I’m in good company though. I’ve often heard Lutheran preachers say that they are really grateful that communion comes after the sermon…because it takes the pressure off. If they somehow screw up preaching the Gospel…they know people will at least get it at the table.
And I’ve never felt that more than today. See, we think we know the 23rd Psalm really well…I mean what other Psalm do you hear during TV show funerals and what other Psalm is printed on coffee cups. But I heard something new in it this week. A week of fear and evil and enemies – See, in the 23rd Psalm God does a counter intuitive thing when it comes to our very real fear of enemies. God doesn’t say “Let’s go smite them” and God doesn’t say “Let’s analyze the data ” God says “let’s eat!”

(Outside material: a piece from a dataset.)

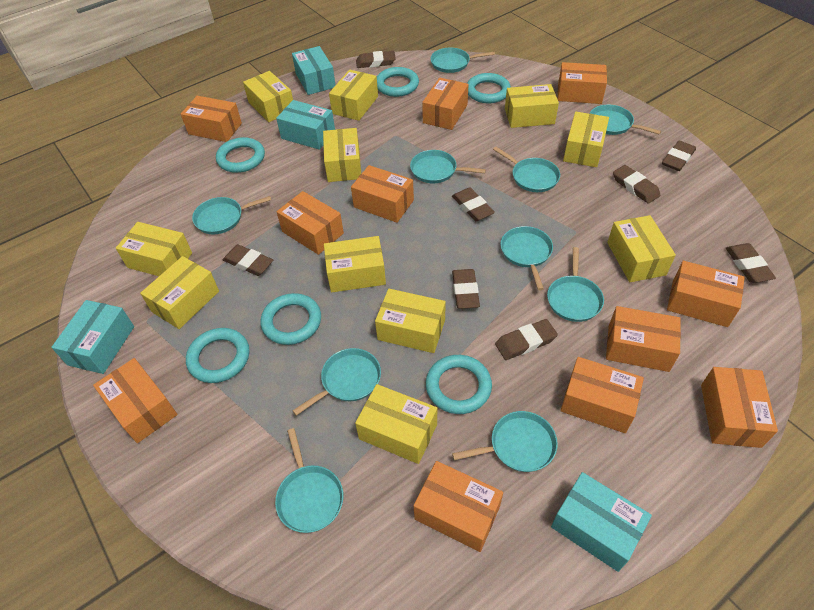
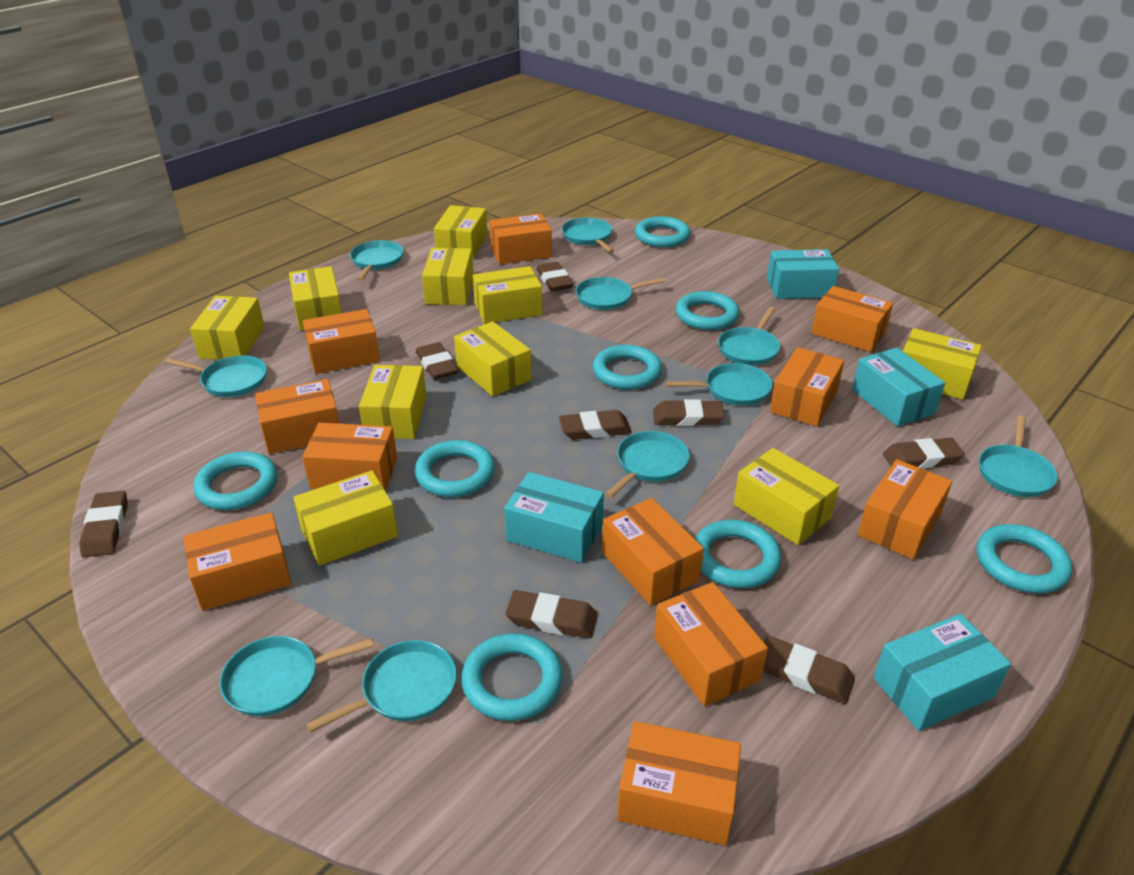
turquoise ring: [186,328,249,383] [216,137,265,173] [260,293,321,345] [377,67,419,97] [426,355,492,414] [467,73,511,103] = 6 -> [193,451,278,510] [415,440,495,497] [461,633,563,721] [593,345,662,390] [635,216,690,248] [676,291,739,330] [695,520,782,588] [976,524,1072,593] = 8
yellow box: [116,222,192,276] [140,256,219,329] [243,71,293,122] [323,128,361,182] [324,236,386,292] [329,70,378,121] [355,384,437,464] [375,289,446,353] [505,84,559,128] [563,112,609,167] [607,215,676,282] = 11 -> [190,296,265,360] [289,266,342,331] [293,470,398,565] [359,365,427,439] [422,248,473,305] [434,205,488,259] [454,321,531,396] [473,266,542,324] [734,448,839,545] [903,328,982,399] = 10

Yea, though I walk through the valley of the shadow of death, I will fear no evil: for thou art with me; thy rod and thy staff they comfort me. Thou preparest a table before me in the presence of mine enemies: thou anointest my head with oil; my cup runneth over.
I don’t know what to tell you this week. And I’m too scared to be anyone’s shepherd. I can’t lead you anywhere, But I can gather with you around this table – a table God has set in the presence of everything that attempts to snatch away our peace. A table set in the presence of enemies and fear and evil. I have nothing to say. There is no clever theology or social commentary that can take away the sting of this last week. But I can gather with you around this table and I can tell you the story. I have no stories of my own (just that one mermaid one…), but around this table I can again tell you the story of how God has come to dwell with us, to make us people of God. I can tell you of how the God of Israel protected his people and walked among them. I can tell you how this same God took on flesh and was born in a time as violent and faithless and terrifying as our own and this Jesus of Nazareth was so full of grace and truth and love for his enemies that he was killed by those he came to save. And I can tell you how on the night before he died he gathered around another table with some real screw-ups and held up bread and said it was his body given for forgiveness and how he held up a cup and said it was for salvation and that when we eat this bread and drink this cup we do so in remembrance of him. And I can tell you that even from the cross on which he was hung he did not stop loving the enemy – even those who nailed him to it and I can tell you that despite human fear and violence, death did not have the final word and that after 3 days Jesus defeated death itself and then he again gathered his friends around a table from which he fed them breakfast and then he said for them to feed his sheep. And as his sheep, it is at this table where he desires we be fed. Fed by his story and his body so that we can be the people of God who know that not even death can separate us from the love of God, and thus we can fearlessly face this world’s valleys of the shadow of death knowing that there is a love stronger than the grave.
Knowing that Love conquers hate and that death has no sting and Forgiveness is more powerful than violence and that despite it all it is always always worth it to love God and love people and to continue to gather around the tables God has set – so that we can behold who we really are and become what we receive in a world that like us, so desperately needs to be loved – and not feared. AMEN.